▶ [Problem requirements] Once you find the line with "juillet 2024" in the data below, transcribe exactly each line from there to the line with "der spektakulären", inclusive, and nothing else. Drop the pictures.

Supplied data Start Marker

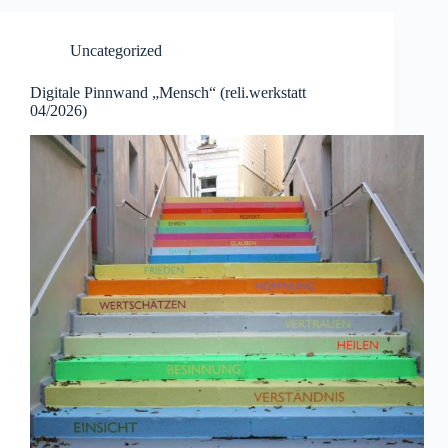
Uncategorized
Digitale Pinnwand „Mensch“ (reli.werkstatt
04/2026)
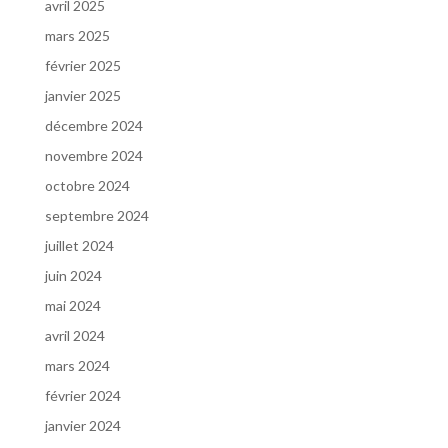
avril 2025
mars 2025
février 2025
janvier 2025
décembre 2024
novembre 2024
octobre 2024
septembre 2024
juillet 2024
juin 2024
mai 2024
avril 2024
mars 2024
février 2024
janvier 2024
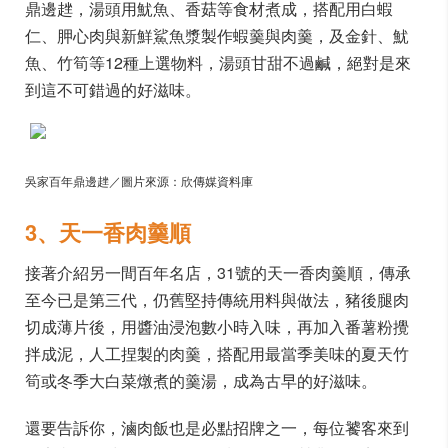
鼎邊趖，湯頭用魷魚、香菇等食材煮成，搭配用白蝦
仁、胛心肉與新鮮鯊魚漿製作蝦羹與肉羹，及金針、魷
魚、竹筍等12種上選物料，湯頭甘甜不過鹹，絕對是來
到這不可錯過的好滋味。
吳家百年鼎邊趖／圖片來源：欣傳媒資料庫
3、天一香肉羹順
接著介紹另一間百年名店，31號的天一香肉羹順，傳承
至今已是第三代，仍舊堅持傳統用料與做法，豬後腿肉
切成薄片後，用醬油浸泡數小時入味，再加入番薯粉攪
拌成泥，人工捏製的肉羹，搭配用最當季美味的夏天竹
筍或冬季大白菜燉煮的羹湯，成為古早的好滋味。
還要告訴你，滷肉飯也是必點招牌之一，每位饕客來到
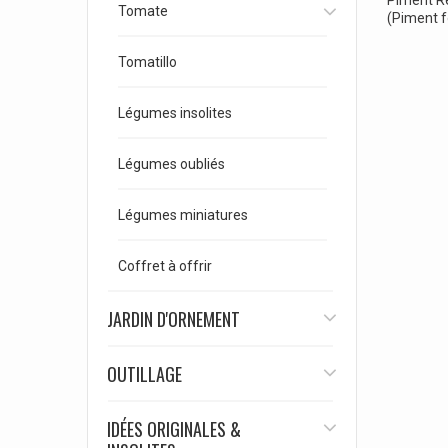
Piment Re
Tomate
(Piment f
Tomatillo
Légumes insolites
Légumes oubliés
Légumes miniatures
Coffret à offrir
JARDIN D'ORNEMENT
OUTILLAGE
IDÉES ORIGINALES &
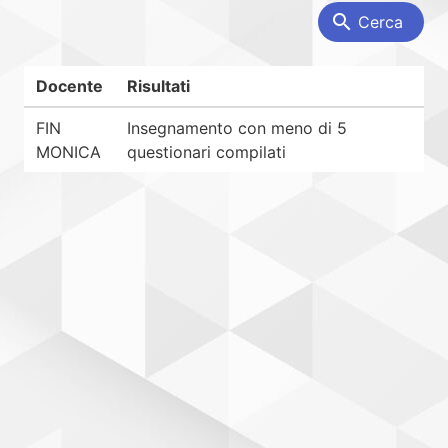
search
Cerca
Docente
Risultati
FIN
Insegnamento con meno di 5
MONICA
questionari compilati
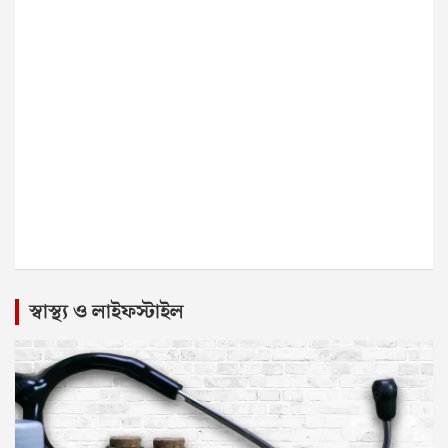
স্বাস্থ্য ও লাইফস্টাইল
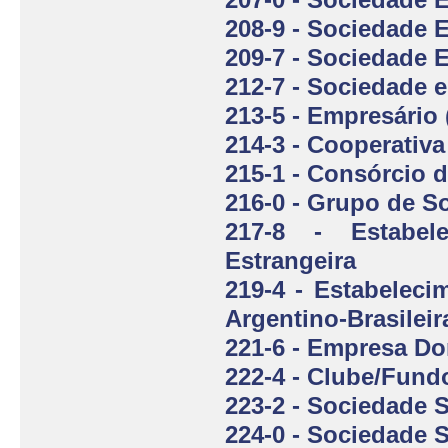
208-9 - Sociedade
209-7 - Sociedade
212-7 - Sociedade 
213-5 - Empresário 
214-3 - Cooperativa
215-1 - Consórcio 
216-0 - Grupo de S
217-8 - Estabel
Estrangeira
219-4 - Estabeleci
Argentino-Brasileir
221-6 - Empresa Do
222-4 - Clube/Fund
223-2 - Sociedade 
224-0 - Sociedade 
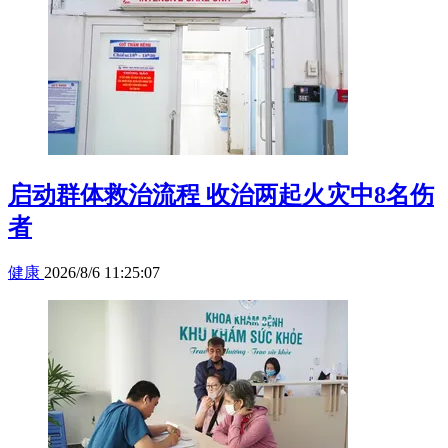
启动群体救治流程 收治两起火灾中8名伤
者
健康
2026/8/6 11:25:07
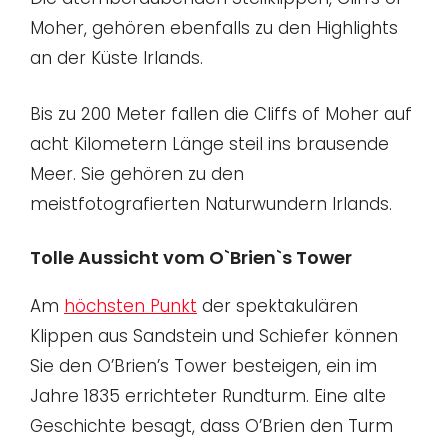
Moher, gehören ebenfalls zu den Highlights
an der Küste Irlands.
Bis zu 200 Meter fallen die Cliffs of Moher auf
acht Kilometern Länge steil ins brausende
Meer. Sie gehören zu den
meistfotografierten Naturwundern Irlands.
Tolle Aussicht vom O`Brien`s Tower
Am
höchsten Punkt
der spektakulären
Klippen aus Sandstein und Schiefer können
Sie den O’Brien’s Tower besteigen, ein im
Jahre 1835 errichteter Rundturm. Eine alte
Geschichte besagt, dass O’Brien den Turm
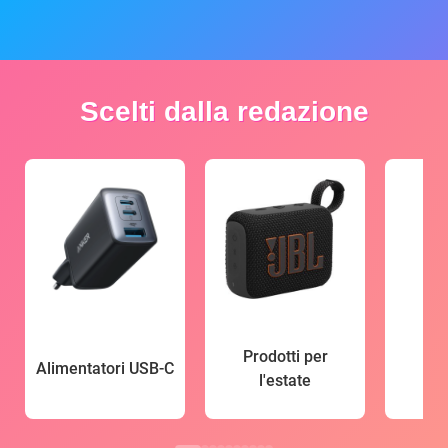
Scelti dalla redazione
Prodotti per
Alimentatori USB-C
l'estate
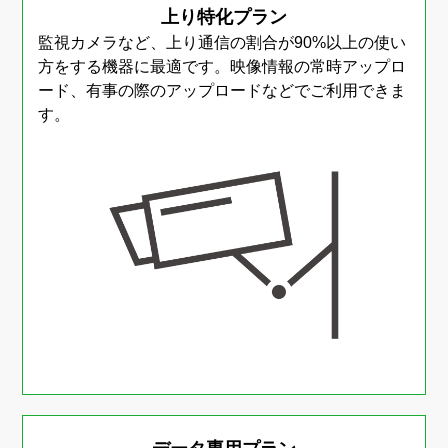
上り特化プラン
監視カメラなど、上り通信の割合が90%以上の使い
方をする機器に最適です。
映像情報の常時アップロ
ード、有事の際のアップロードなどでご利用できま
す。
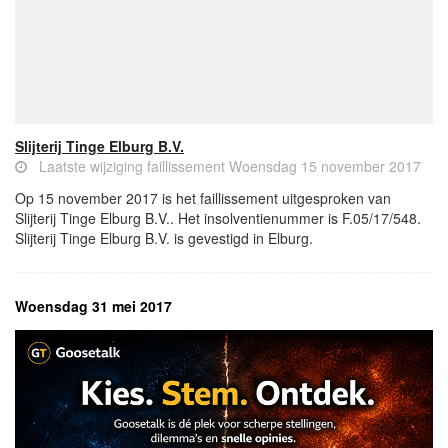
Slijterij Tinge Elburg B.V.
Laatste wijziging faillissement Woensdag 15 november 2017
Op 15 november 2017 is het faillissement uitgesproken van
Slijterij Tinge Elburg B.V.. Het insolventienummer is F.05/17/548.
Slijterij Tinge Elburg B.V. is gevestigd in Elburg.
Woensdag 31 mei 2017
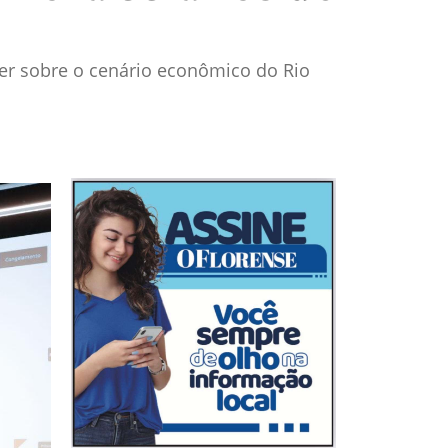
zer sobre o cenário econômico do Rio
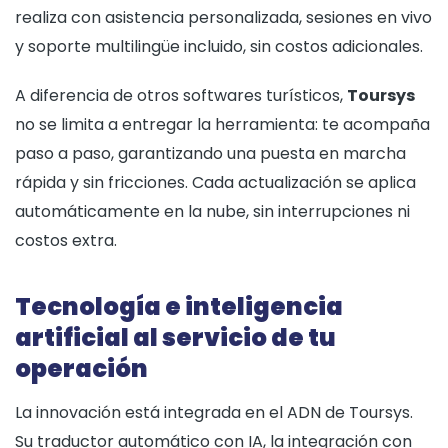
realiza con asistencia personalizada, sesiones en vivo
y soporte multilingüe incluido, sin costos adicionales.
A diferencia de otros softwares turísticos,
Toursys
no se limita a entregar la herramienta: te acompaña
paso a paso, garantizando una puesta en marcha
rápida y sin fricciones. Cada actualización se aplica
automáticamente en la nube, sin interrupciones ni
costos extra.
Tecnología e inteligencia
artificial al servicio de tu
operación
La innovación está integrada en el ADN de Toursys.
Su traductor automático con IA, la integración con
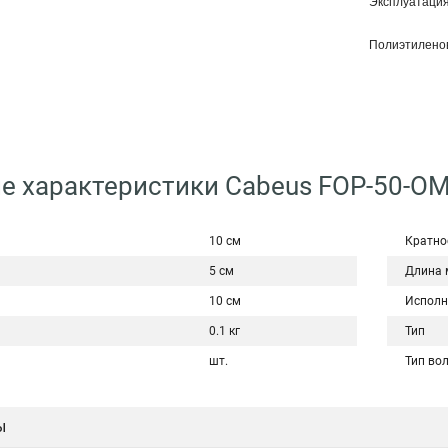
Эксплуатация 
Полиэтилено
е характеристики Cabeus FOP-50-OM
10 см
Кратно
5 см
Длина 
10 см
Исполн
0.1 кг
Тип
шт.
Тип во
ы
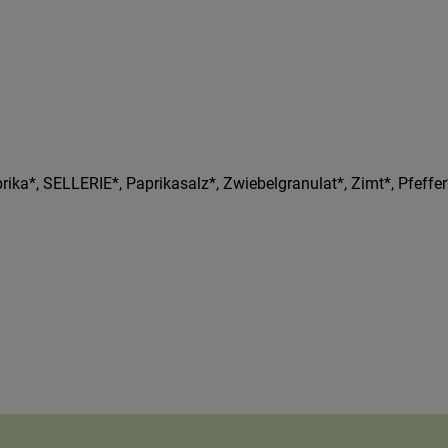
ka*, SELLERIE*, Paprikasalz*, Zwiebelgranulat*, Zimt*, Pfeffer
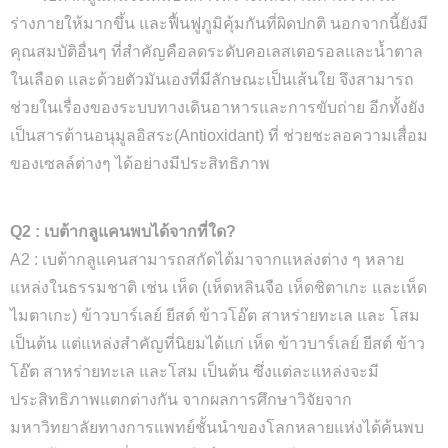
ร่างกายให้มากขึ้น และฟื้นฟูภูมิคุ้มกันที่ผิดปกติ นอกจากนี้ยังมี
คุณสมบัติอื่นๆ ที่สำคัญคือลดระดับคอเลสเตอรอลและน้ำตาล
ในเลือด และด้วยตัวมันเองที่มีลักษณะเป็นเส้นใย จึงสามารถ
ช่วยในเรื่องของระบบทางเดินอาหารและการขับถ่าย อีกทั้งยัง
เป็นสารต้านอนุมูลอิสระ(Antioxidant) ที่ ช่วยชะลอความเสื่อม
ของเซลล์ต่างๆ ได้อย่างมีประสิทธิภาพ
Q2 : เบต้ากลูแคนพบได้จากที่ใด?
A2 : เบต้ากลูแคนสามารถสกัดได้มาจากแหล่งต่าง ๆ หลาย
แหล่งในธรรมชาติ เช่น เห็ด (เห็ดหลินจือ เห็ดชิตาเกะ และเห็ด
ไมตาเกะ) ข้าวบาร์เลย์ ยีสต์ ข้าวโอ๊ต สาหร่ายทะเล และ โสม
เป็นต้น แต่แหล่งสำคัญที่นิยมได้แก่ เห็ด ข้าวบาร์เลย์ ยีสต์ ข้าว
โอ๊ต สาหร่ายทะเล และโสม เป็นต้น ซึ่งแต่ละแหล่งจะมี
ประสิทธิภาพแตกต่างกัน จากผลการศึกษาวิจัยจาก
มหาวิทยาลัยทางการแพทย์ชั้นนำของโลกหลายแห่งได้ค้นพบ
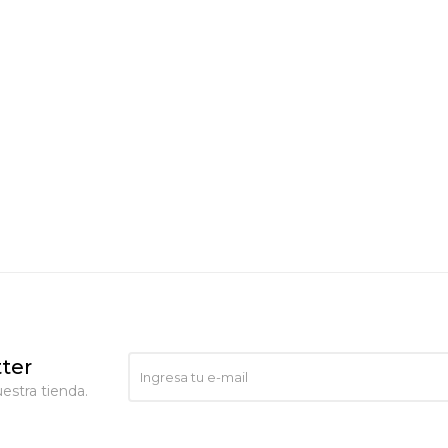
ter
estra tienda.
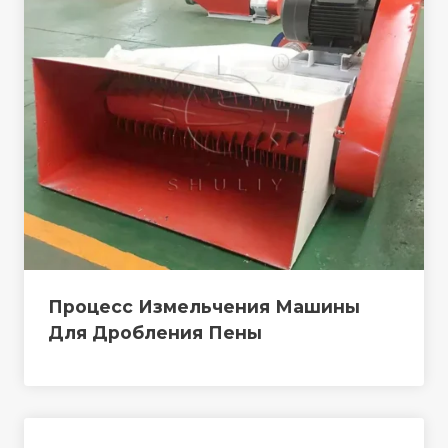
Процесс Измельчения Машины
Для Дробления Пены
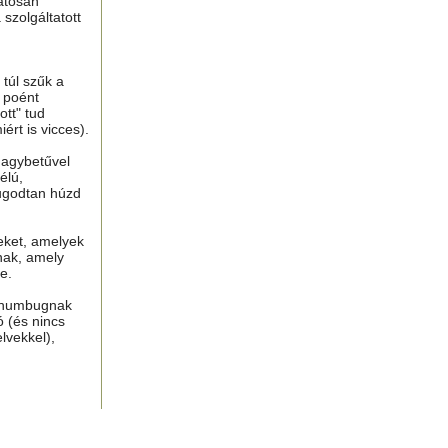
atosan
 szolgáltatott
túl szűk a
n poént
tt" tud
ért is vicces).
nagybetűvel
élú,
ugodtan húzd
eket, amelyek
nak, amely
e.
, humbugnak
ó (és nincs
lvekkel),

Supplied data End Marker

▶ [Result for this task]
juillet 2024
juin 2024
mai 2024
avril 2024
mars 2024
février 2024
janvier 2024
鼎邊趖，湯頭用魷魚、香菇等食材煮成，搭配用白蝦
仁、胛心肉與新鮮鯊魚漿製作蝦羹與肉羹，及金針、魷
魚、竹筍等12種上選物料，湯頭甘甜不過鹹，絕對是來
到這不可錯過的好滋味。
吳家百年鼎邊趖／圖片來源：欣傳媒資料庫
3、天一香肉羹順
接著介紹另一間百年名店，31號的天一香肉羹順，傳承
至今已是第三代，仍舊堅持傳統用料與做法，豬後腿肉
切成薄片後，用醬油浸泡數小時入味，再加入番薯粉攪
拌成泥，人工捏製的肉羹，搭配用最當季美味的夏天竹
筍或冬季大白菜燉煮的羹湯，成為古早的好滋味。
還要告訴你，滷肉飯也是必點招牌之一，每位饕客來到
Piment Re
Tomate
(Piment f
Tomatillo
Légumes insolites
Légumes oubliés
Légumes miniatures
Coffret à offrir
JARDIN D'ORNEMENT
OUTILLAGE
IDÉES ORIGINALES &
search
Cerca
Docente
Risultati
FIN
Insegnamento con meno di 5
MONICA
questionari compilati
স্বাস্থ্য ও লাইফস্টাইল
208-9 - Sociedade
209-7 - Sociedade
212-7 - Sociedade 
213-5 - Empresário 
214-3 - Cooperativa
215-1 - Consórcio 
216-0 - Grupo de S
217-8 - Estabel
Estrangeira
219-4 - Estabeleci
Argentino-Brasileir
221-6 - Empresa Do
222-4 - Clube/Fund
223-2 - Sociedade 
224-0 - Sociedade 
启动群体救治流程 收治两起火灾中8名伤
者
健康
2026/8/6 11:25:07
Moher, gehören ebenfalls zu den Highlights
an der Küste Irlands.
Bis zu 200 Meter fallen die Cliffs of Moher auf
acht Kilometern Länge steil ins brausende
Meer. Sie gehören zu den
meistfotografierten Naturwundern Irlands.
Tolle Aussicht vom O`Brien`s Tower
Am
höchsten Punkt
der spektakulären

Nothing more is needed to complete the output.